A histogram is a graph of the information in a frequency table.

For each class interval, graph a bar that spans the entire class interval whose height is equal to the frequency (or the relative frequency).

The area of a bar over a class interval relative to the total area corresponds to the proportion of the data in that class interval.

Make a histogram with the data from Exercise 2.3.8. The boundaries should be at 9.5, 19.5, 29.5, 39.5, 49.5, 59.5, and 69.5 for the frequency table listed above.

#### Interpreting Histograms

You should be able to do things such as:
1. Identify if a variable has outliers.
2. Get a rough idea of the center and the spread.
3. Describe the shape (skewness and symmetry).
4. Find the proportion of observations in intervals.
5. Find intervals that contain a given proportion.
An outlier is an observation that sticks out of the overall pattern of the graph. There are no outliers in this example.
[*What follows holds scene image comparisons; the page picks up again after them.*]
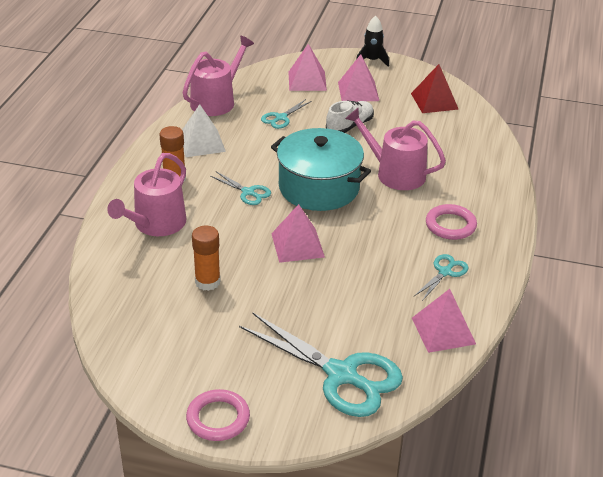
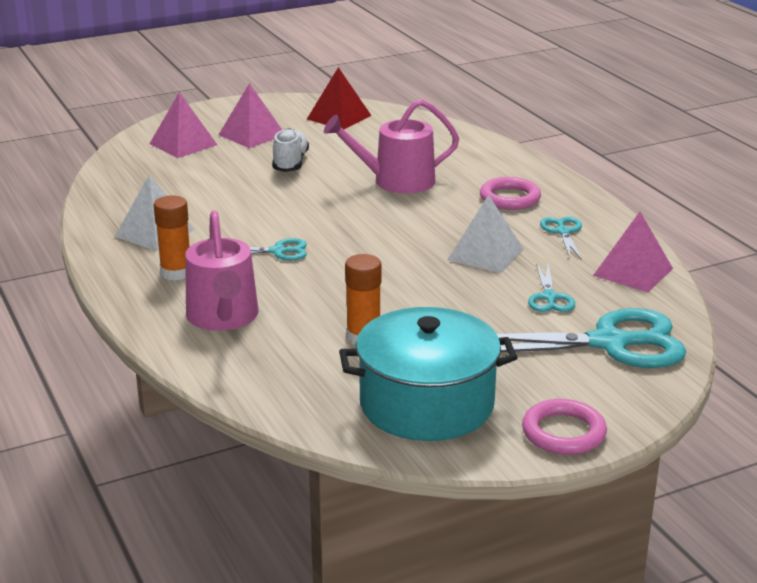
camera: 40 degrees left, 10 degrees down
pink watering can [183,36,254,116] -> none
turquoise scissors [261,99,312,129] -> turquoise scissors moved to [528,264,575,312]
turquoise pot [271,128,371,211] -> turquoise pot moved to [339,307,518,441]
pink pyramid [271,204,325,263] -> none
black rocket [356,16,389,67] -> none
none -> white pyramid [447,195,524,273]

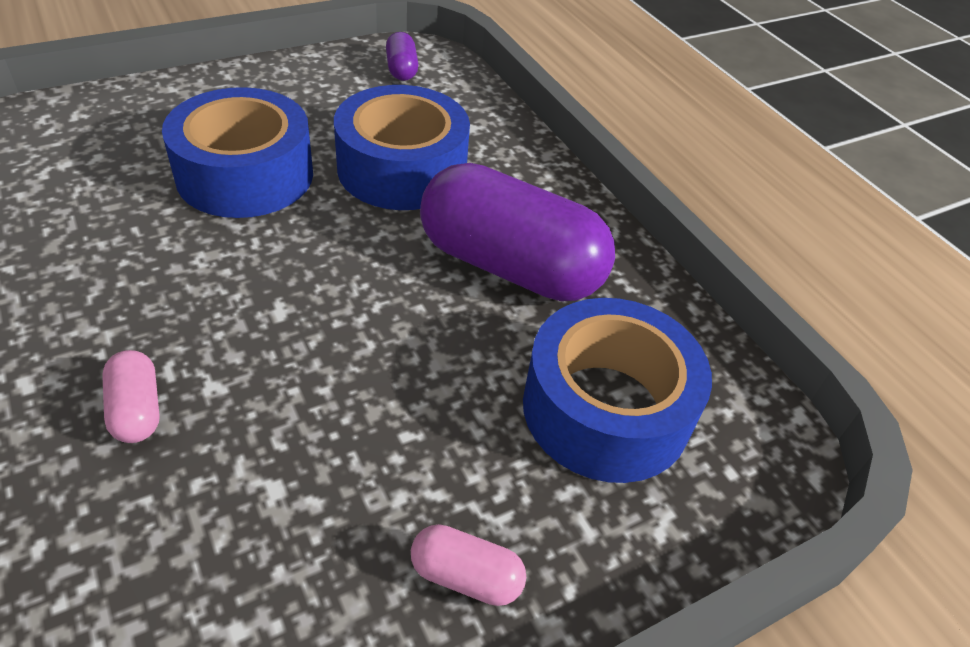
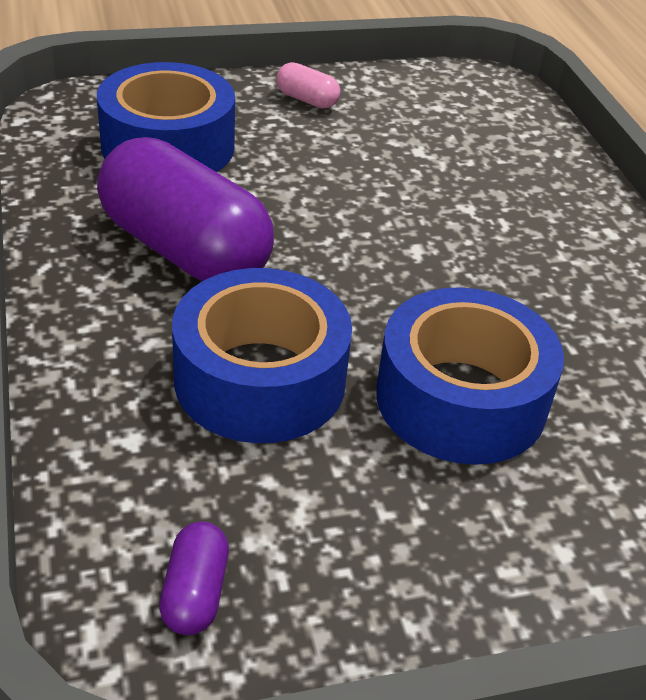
camera: 165 degrees left, 5 degrees down
pink capsule [102,350,160,443] -> none

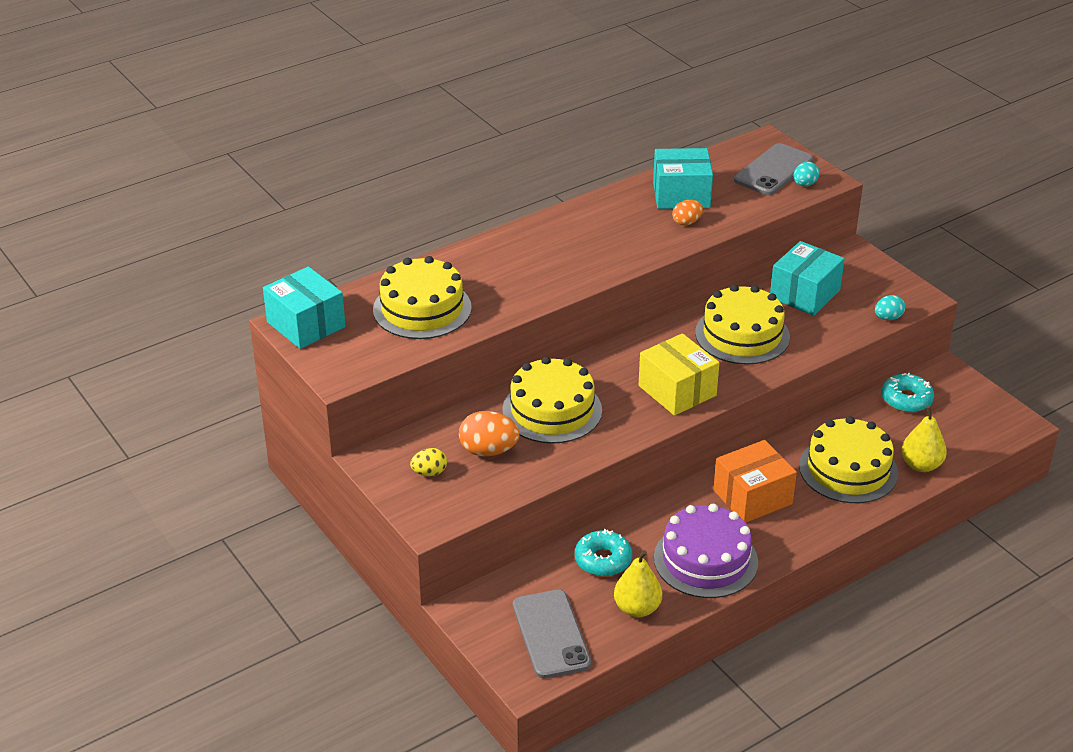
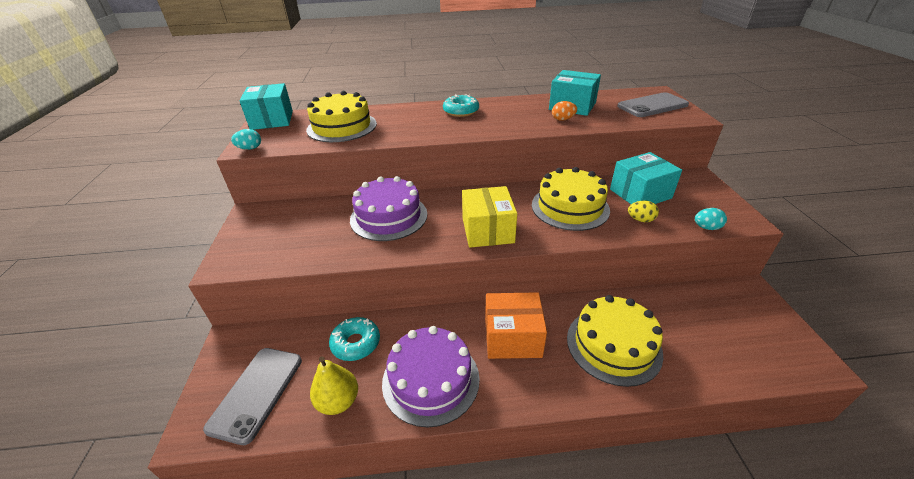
camera: 30 degrees right, 0 degrees up
yellow egg [410,448,447,476] -> yellow egg moved to [628,200,659,222]
orange egg [459,411,520,456] -> none
yellow cake [502,357,602,444] -> purple cake [350,176,427,241]
turquoise egg [793,161,819,186] -> turquoise egg moved to [231,129,261,150]
turquoise donut [882,373,934,412] -> turquoise donut moved to [443,94,479,117]
yellow pear [901,406,947,472] -> none

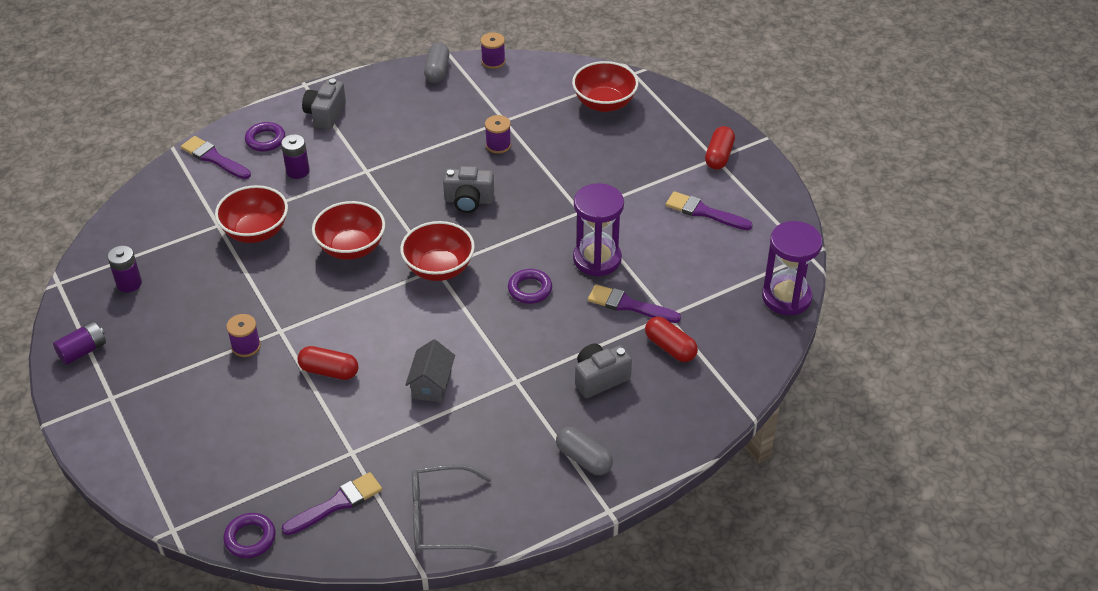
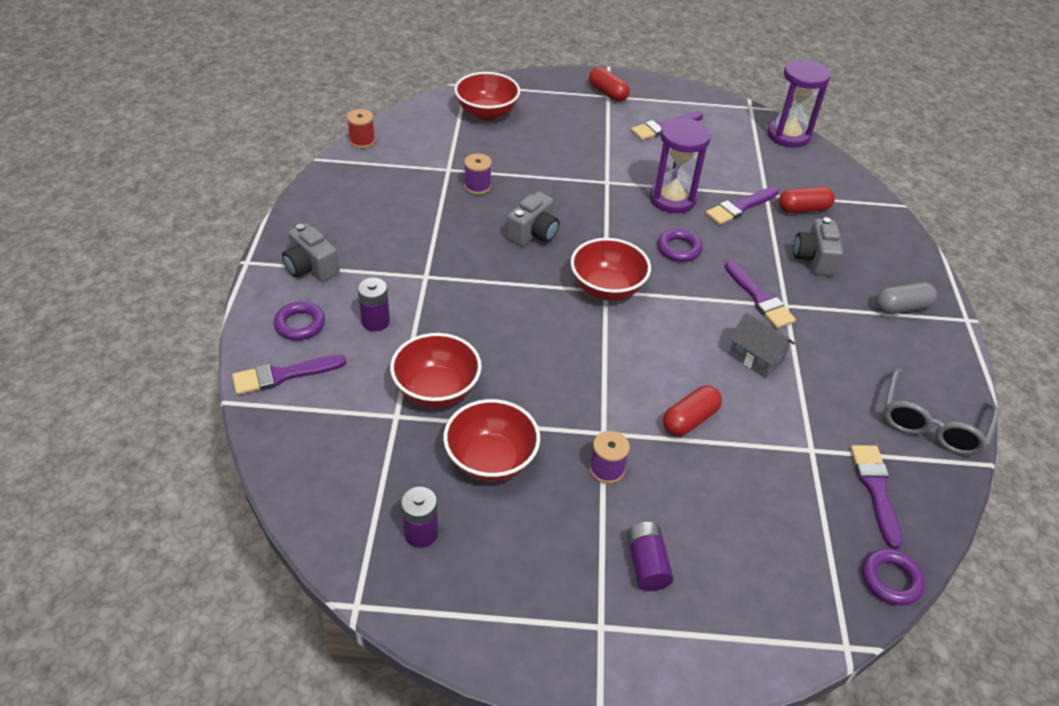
camera: 60 degrees left, 0 degrees up
purple battery [53,321,106,365] -> purple battery moved to [627,522,674,591]
red bowl [312,201,385,260] -> red bowl moved to [443,399,540,482]
grey capsule [424,42,449,83] -> none
purple spool [481,32,505,69] -> red spool [347,109,375,148]
none -> purple brush [725,261,796,328]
A histogram is approximately symmetric is the left and right sides are approximately mirror-images of one another.

A histogram is skewed to the right if the right half is stretched out much farther than the left half.

A histogram is skewed to the left if the left half is stretched out much farther than the right half.

The histogram from this example is approximately symmetric. Describing it with a very mild skewness to the right is also acceptable.

#### Making Stem-and-Leaf Displays

A stem-and-leaf display is a method to write down the data in a way that describes its shape. A large vertical line divideds the stems from the leaves.

The last significant digit of each observation is called the leaf. There is exactly one leaf per observation written on the right side of the display. For each row (stem) the leaves are ordered from smallest to largest. The leaves should line up exactly, and be flush with the vertical line, to give a visual description of how many observations are in each row.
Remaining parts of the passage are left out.